Yael Shy, Director of NYU's Center for Spiritual Life explains three easy ways to be mindful in New York City.
Basic instructions for meditation:
- Make sure to eliminate distractions you may have brought with you to the meditation suite before entering the room by turning off any electronic devices you have.
- Choose a spot in the room where you feel comfortable and are not too crowded by fellow meditators, and select a cushion if you wish.
- Relax your body into a position that feels comfortable to you. This can be sitting cross-legged, but it does not have to be. Make sure that you have a straight back so that you can take deep breaths, and adjust your position as you strive to eliminate any tension in your body.
- Begin to focus on your breathing, the feeling of inhaling a sustaining breath of air, holding that air in your lungs for a few seconds, and then slowly exhaling. You may experience racing thoughts, fatigue, or restlessness — this is all normal.

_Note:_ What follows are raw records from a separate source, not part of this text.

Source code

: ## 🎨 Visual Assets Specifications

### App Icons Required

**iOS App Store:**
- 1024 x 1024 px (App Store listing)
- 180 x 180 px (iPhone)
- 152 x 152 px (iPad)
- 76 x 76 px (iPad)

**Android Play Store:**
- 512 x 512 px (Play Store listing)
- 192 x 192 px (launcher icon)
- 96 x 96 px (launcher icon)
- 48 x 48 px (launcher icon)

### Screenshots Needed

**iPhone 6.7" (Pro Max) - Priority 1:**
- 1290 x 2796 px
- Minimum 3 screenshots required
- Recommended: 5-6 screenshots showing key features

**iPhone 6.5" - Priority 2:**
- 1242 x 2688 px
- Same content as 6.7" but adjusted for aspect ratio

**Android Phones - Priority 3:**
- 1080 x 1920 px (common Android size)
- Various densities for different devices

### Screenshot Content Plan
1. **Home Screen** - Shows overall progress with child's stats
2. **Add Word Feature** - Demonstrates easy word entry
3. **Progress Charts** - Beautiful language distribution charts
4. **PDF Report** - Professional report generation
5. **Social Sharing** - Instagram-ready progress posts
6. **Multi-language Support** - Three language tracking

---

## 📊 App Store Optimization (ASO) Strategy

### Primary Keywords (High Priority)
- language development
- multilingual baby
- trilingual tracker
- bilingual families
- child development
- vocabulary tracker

Keep bringing your attention back to the inhale and exhale of your breath.
- Once you are somewhat settled in your breath, notice what is happening in the room and in your body — including sounds, sensations, thoughts, emotions — without getting carried away by them. When you do get carried away, simply bring your attention back to your breath and the present moment with gentleness.
- Don't give up! There is no such thing as meditating “wrong.” The more you practice, the easier it gets to stay present.